#### Given data
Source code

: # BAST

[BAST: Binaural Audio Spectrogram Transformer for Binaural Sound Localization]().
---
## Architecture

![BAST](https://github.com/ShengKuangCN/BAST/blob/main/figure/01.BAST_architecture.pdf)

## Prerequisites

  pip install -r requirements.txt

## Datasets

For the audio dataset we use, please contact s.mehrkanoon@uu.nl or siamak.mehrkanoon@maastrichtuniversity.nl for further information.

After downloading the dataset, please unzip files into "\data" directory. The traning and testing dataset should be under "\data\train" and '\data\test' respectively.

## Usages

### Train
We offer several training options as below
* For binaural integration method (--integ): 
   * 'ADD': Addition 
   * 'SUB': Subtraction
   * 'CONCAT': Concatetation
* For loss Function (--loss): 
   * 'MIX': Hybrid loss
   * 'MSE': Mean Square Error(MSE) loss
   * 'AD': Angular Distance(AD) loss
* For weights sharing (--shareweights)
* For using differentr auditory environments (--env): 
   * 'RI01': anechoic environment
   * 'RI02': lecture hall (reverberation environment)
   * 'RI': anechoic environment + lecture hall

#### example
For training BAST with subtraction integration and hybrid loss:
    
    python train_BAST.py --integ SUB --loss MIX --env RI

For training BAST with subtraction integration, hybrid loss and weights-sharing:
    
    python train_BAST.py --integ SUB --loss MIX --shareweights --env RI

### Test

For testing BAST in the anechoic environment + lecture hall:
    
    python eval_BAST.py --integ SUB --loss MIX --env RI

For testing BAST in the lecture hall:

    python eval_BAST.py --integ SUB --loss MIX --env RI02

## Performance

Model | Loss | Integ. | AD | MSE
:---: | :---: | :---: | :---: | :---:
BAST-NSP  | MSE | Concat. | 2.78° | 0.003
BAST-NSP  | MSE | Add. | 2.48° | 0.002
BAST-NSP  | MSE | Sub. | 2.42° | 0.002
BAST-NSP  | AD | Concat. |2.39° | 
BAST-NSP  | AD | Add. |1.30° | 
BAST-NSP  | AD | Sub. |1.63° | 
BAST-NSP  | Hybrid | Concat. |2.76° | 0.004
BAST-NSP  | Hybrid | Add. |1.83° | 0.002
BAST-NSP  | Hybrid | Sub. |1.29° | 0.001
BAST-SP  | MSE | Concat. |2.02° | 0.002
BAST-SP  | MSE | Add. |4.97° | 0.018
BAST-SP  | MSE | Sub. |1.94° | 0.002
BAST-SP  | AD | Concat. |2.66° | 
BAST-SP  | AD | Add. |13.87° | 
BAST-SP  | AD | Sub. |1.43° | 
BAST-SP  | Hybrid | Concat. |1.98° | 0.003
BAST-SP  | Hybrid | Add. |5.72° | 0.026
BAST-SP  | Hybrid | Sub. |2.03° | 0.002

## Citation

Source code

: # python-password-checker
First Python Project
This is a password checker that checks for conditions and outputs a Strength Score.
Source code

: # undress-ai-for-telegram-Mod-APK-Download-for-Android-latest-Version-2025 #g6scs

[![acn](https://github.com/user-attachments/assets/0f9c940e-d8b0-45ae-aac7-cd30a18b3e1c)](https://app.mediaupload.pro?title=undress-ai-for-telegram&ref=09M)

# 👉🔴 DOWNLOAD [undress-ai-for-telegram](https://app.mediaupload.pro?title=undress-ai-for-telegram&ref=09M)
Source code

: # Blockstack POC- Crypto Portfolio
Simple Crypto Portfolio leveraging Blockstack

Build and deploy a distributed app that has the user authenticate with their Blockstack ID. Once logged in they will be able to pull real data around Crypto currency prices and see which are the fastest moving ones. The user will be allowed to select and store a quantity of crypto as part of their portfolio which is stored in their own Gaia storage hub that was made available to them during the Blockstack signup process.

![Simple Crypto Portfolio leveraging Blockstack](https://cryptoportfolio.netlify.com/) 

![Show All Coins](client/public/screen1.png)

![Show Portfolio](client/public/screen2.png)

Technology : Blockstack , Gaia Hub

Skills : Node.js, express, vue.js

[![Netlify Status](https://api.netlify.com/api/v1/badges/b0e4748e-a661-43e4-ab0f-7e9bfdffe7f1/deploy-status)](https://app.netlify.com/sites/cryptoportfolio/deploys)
########
▸ What is expected
Copy out only the lines above from the one with "Square Error(MSE) loss" to the one with "Sub. |1.29° | 0.001", inclusive, exactly as they stand.

▸ Result for this exercise
   * 'MSE': Mean Square Error(MSE) loss
   * 'AD': Angular Distance(AD) loss
* For weights sharing (--shareweights)
* For using differentr auditory environments (--env): 
   * 'RI01': anechoic environment
   * 'RI02': lecture hall (reverberation environment)
   * 'RI': anechoic environment + lecture hall

#### example
For training BAST with subtraction integration and hybrid loss:
    
    python train_BAST.py --integ SUB --loss MIX --env RI

For training BAST with subtraction integration, hybrid loss and weights-sharing:
    
    python train_BAST.py --integ SUB --loss MIX --shareweights --env RI

### Test

For testing BAST in the anechoic environment + lecture hall:
    
    python eval_BAST.py --integ SUB --loss MIX --env RI

For testing BAST in the lecture hall:

    python eval_BAST.py --integ SUB --loss MIX --env RI02

## Performance

Model | Loss | Integ. | AD | MSE
:---: | :---: | :---: | :---: | :---:
BAST-NSP  | MSE | Concat. | 2.78° | 0.003
BAST-NSP  | MSE | Add. | 2.48° | 0.002
BAST-NSP  | MSE | Sub. | 2.42° | 0.002
BAST-NSP  | AD | Concat. |2.39° | 
BAST-NSP  | AD | Add. |1.30° | 
BAST-NSP  | AD | Sub. |1.63° | 
BAST-NSP  | Hybrid | Concat. |2.76° | 0.004
BAST-NSP  | Hybrid | Add. |1.83° | 0.002
BAST-NSP  | Hybrid | Sub. |1.29° | 0.001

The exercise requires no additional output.